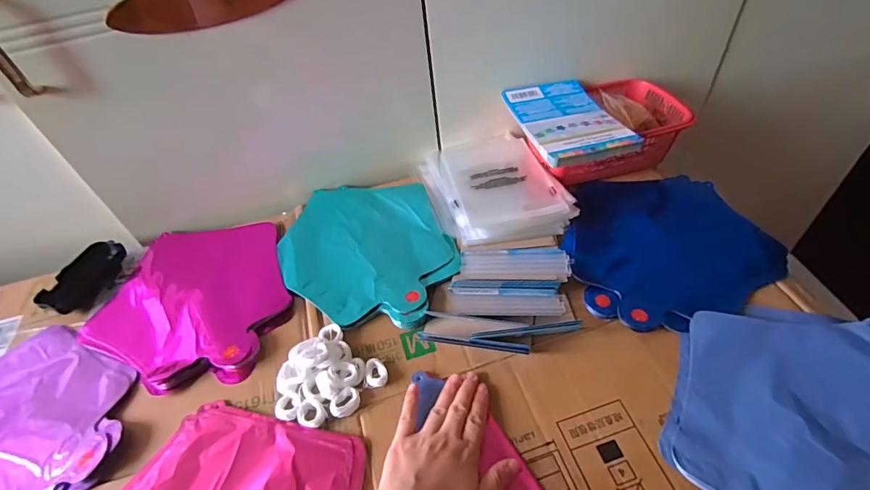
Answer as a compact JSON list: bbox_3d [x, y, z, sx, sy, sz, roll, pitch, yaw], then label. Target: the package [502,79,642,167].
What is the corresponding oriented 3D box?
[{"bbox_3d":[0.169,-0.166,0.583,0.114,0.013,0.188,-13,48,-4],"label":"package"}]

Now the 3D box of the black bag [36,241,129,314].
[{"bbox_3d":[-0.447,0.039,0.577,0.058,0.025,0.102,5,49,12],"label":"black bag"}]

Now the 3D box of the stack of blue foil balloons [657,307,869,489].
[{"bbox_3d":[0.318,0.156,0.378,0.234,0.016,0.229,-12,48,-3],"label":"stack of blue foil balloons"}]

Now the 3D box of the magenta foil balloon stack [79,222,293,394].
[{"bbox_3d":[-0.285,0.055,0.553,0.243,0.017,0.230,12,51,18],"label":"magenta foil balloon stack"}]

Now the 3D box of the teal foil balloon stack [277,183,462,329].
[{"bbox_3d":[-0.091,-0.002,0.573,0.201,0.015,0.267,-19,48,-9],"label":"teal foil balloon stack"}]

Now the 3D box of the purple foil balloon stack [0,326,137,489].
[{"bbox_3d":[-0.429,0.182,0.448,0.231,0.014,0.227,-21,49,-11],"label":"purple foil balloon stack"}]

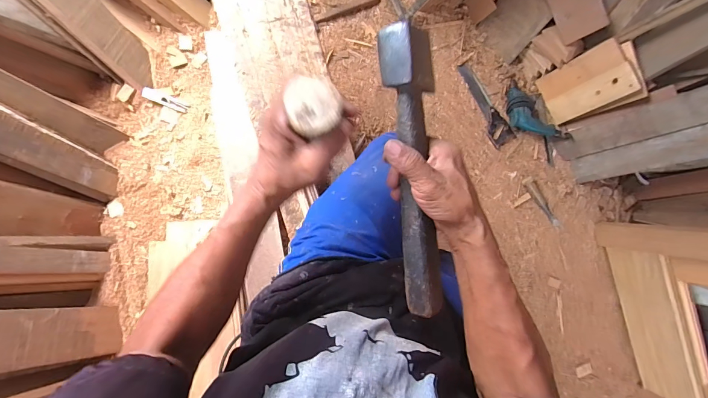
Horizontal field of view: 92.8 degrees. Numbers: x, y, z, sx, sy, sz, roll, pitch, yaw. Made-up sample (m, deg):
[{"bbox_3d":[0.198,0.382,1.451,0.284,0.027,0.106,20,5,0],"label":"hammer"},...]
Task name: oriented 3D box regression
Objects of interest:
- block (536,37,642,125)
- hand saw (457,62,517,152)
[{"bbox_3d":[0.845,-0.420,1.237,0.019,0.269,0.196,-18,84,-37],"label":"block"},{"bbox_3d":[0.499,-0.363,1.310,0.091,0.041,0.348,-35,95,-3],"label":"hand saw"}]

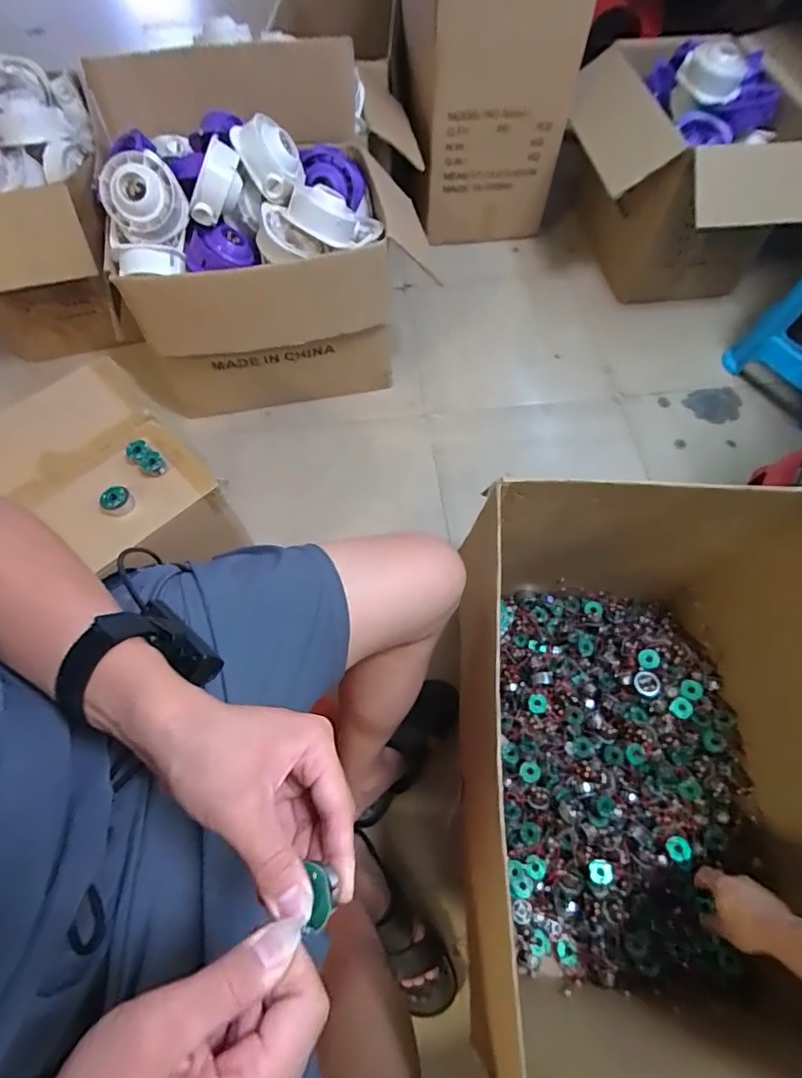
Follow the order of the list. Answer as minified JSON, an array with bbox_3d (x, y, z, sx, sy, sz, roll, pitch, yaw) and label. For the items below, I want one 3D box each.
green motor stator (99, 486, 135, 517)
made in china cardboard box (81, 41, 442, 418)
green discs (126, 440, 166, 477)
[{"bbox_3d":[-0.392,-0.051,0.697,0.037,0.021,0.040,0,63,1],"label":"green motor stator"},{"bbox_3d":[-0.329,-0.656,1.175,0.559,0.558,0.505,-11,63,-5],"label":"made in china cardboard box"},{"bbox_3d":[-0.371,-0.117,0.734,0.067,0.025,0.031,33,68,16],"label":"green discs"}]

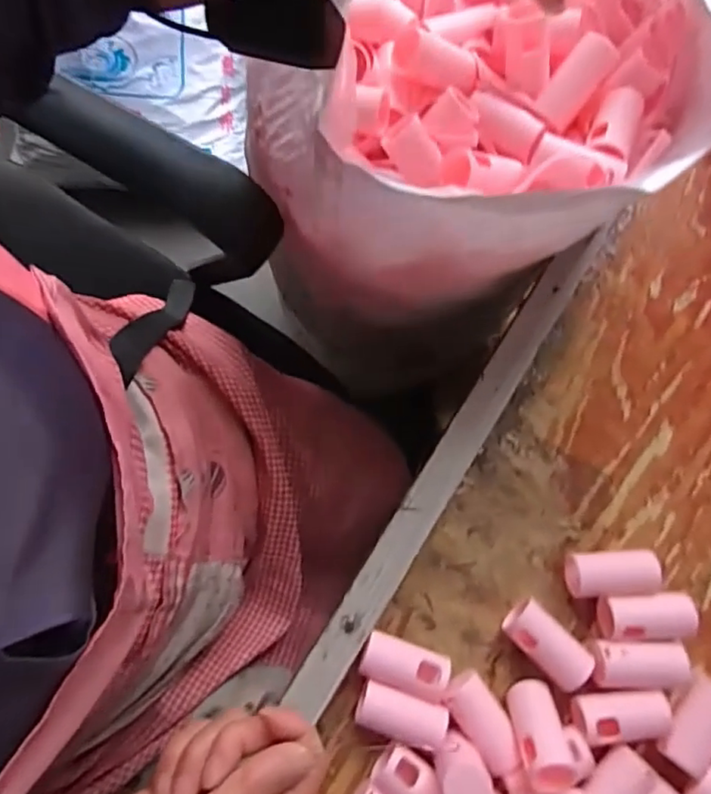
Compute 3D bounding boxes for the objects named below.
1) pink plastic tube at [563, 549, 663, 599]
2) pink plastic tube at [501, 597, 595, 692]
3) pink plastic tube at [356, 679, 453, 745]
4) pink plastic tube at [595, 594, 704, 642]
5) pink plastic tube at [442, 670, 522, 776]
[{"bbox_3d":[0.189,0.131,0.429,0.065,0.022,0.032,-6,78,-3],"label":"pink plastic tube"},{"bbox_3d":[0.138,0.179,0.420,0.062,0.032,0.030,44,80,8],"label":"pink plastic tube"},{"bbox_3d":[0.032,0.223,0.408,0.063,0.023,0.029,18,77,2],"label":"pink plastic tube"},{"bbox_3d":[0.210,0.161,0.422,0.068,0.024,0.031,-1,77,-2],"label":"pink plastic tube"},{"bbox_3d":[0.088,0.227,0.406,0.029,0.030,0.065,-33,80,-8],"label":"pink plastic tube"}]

=====

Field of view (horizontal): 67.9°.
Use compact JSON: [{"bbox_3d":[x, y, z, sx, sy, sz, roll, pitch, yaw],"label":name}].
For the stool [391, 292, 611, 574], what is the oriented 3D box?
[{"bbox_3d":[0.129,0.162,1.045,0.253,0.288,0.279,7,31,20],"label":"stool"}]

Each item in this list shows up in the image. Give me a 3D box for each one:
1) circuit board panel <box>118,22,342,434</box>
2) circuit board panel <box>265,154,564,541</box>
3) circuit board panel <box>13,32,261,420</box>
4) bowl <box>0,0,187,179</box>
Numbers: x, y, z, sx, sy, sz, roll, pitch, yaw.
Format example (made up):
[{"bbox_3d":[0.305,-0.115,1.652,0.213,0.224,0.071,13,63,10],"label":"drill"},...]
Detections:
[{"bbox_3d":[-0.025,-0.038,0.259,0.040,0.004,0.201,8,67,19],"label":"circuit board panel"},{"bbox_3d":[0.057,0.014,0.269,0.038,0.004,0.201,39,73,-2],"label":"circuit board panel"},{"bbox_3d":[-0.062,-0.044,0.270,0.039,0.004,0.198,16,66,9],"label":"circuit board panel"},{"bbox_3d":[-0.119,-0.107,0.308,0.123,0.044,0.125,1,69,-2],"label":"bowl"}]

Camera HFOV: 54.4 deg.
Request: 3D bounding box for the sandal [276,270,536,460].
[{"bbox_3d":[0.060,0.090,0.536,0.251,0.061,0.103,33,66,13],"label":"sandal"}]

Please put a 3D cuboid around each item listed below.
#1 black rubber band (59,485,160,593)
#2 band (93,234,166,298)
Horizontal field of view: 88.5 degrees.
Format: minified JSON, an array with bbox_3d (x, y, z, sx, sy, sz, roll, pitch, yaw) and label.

=====

*THE TASK*.
The expected answer is every line above in which the word "Format" appears.

*SOLUTION BELOW*.
Format example (made up):
Format: minified JSON, an array with bbox_3d (x, y, z, sx, sy, sz, roll, pitch, yaw) and label.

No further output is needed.